Task brief
Can you reproduce the data verbatim, starting from its first line and ending with the line that contains "[325, 270, 390, 352]", including both of those lines?

Records shown

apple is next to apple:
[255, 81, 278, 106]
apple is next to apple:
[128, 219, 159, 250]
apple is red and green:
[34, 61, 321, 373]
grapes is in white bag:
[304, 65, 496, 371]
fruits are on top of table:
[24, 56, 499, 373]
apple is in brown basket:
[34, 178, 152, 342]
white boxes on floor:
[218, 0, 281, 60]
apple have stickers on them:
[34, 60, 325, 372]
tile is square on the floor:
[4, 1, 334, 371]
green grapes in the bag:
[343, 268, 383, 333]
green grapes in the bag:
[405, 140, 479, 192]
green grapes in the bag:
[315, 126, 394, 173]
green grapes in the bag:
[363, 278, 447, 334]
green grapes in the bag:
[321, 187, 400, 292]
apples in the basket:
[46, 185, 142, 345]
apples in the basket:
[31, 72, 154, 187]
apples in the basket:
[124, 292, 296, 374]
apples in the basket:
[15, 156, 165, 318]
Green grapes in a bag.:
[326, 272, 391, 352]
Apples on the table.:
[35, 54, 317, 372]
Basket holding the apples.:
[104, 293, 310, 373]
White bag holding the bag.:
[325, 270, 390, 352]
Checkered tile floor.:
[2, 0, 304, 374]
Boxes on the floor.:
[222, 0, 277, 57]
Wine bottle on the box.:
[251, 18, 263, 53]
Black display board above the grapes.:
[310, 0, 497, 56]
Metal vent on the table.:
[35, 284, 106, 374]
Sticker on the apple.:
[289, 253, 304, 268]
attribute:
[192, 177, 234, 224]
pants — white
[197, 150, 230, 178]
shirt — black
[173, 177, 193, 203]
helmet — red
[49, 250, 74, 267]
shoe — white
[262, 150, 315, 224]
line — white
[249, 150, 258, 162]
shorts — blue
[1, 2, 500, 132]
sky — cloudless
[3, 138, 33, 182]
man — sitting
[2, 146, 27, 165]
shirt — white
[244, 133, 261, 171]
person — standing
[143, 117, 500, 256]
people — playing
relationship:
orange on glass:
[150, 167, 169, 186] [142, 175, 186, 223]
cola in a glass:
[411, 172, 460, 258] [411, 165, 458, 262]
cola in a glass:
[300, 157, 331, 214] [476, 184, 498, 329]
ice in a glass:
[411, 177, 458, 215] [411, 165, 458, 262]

Reply to the exercise
apple is next to apple:
[255, 81, 278, 106]
apple is next to apple:
[128, 219, 159, 250]
apple is red and green:
[34, 61, 321, 373]
grapes is in white bag:
[304, 65, 496, 371]
fruits are on top of table:
[24, 56, 499, 373]
apple is in brown basket:
[34, 178, 152, 342]
white boxes on floor:
[218, 0, 281, 60]
apple have stickers on them:
[34, 60, 325, 372]
tile is square on the floor:
[4, 1, 334, 371]
green grapes in the bag:
[343, 268, 383, 333]
green grapes in the bag:
[405, 140, 479, 192]
green grapes in the bag:
[315, 126, 394, 173]
green grapes in the bag:
[363, 278, 447, 334]
green grapes in the bag:
[321, 187, 400, 292]
apples in the basket:
[46, 185, 142, 345]
apples in the basket:
[31, 72, 154, 187]
apples in the basket:
[124, 292, 296, 374]
apples in the basket:
[15, 156, 165, 318]
Green grapes in a bag.:
[326, 272, 391, 352]
Apples on the table.:
[35, 54, 317, 372]
Basket holding the apples.:
[104, 293, 310, 373]
White bag holding the bag.:
[325, 270, 390, 352]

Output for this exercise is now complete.